START Material for this task
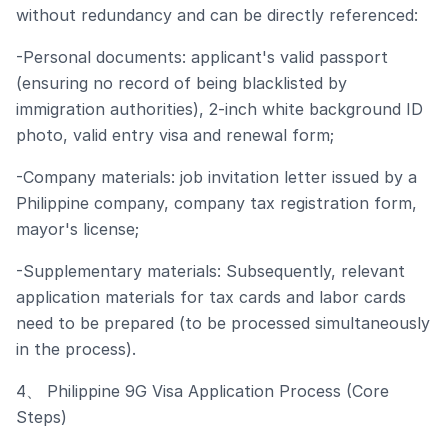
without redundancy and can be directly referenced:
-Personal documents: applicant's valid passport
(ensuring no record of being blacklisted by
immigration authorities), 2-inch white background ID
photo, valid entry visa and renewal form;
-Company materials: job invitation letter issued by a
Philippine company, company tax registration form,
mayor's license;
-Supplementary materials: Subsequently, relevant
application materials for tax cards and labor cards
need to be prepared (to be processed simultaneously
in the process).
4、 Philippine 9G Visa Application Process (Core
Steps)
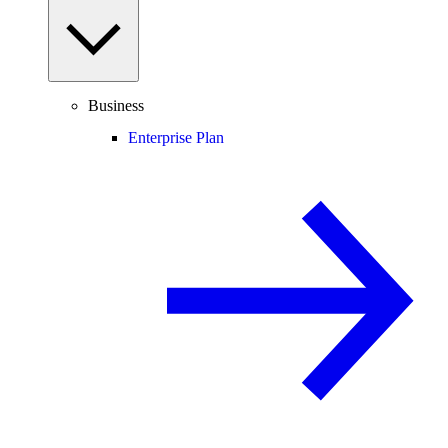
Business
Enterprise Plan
END Material for this task
START Material for this task
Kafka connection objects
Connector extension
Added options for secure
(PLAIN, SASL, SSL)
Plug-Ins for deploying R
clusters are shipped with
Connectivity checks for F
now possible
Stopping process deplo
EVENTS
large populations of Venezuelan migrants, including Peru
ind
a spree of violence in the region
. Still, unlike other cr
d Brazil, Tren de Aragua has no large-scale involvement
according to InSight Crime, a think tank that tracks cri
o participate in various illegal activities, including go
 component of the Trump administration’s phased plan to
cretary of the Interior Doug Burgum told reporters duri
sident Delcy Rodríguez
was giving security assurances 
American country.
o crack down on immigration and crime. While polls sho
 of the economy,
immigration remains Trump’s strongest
END Material for this task
[Work to be completed]:
Above this instruction are the records; retype exactly the lines from the one containing "Kafka connection objects" up to and including the one containing "immigration remains Trump’s strongest".

[Solution to the problem]:
Kafka connection objects
Connector extension
Added options for secure
(PLAIN, SASL, SSL)
Plug-Ins for deploying R
clusters are shipped with
Connectivity checks for F
now possible
Stopping process deplo
EVENTS
large populations of Venezuelan migrants, including Peru
ind
a spree of violence in the region
. Still, unlike other cr
d Brazil, Tren de Aragua has no large-scale involvement
according to InSight Crime, a think tank that tracks cri
o participate in various illegal activities, including go
 component of the Trump administration’s phased plan to
cretary of the Interior Doug Burgum told reporters duri
sident Delcy Rodríguez
was giving security assurances 
American country.
o crack down on immigration and crime. While polls sho
 of the economy,
immigration remains Trump’s strongest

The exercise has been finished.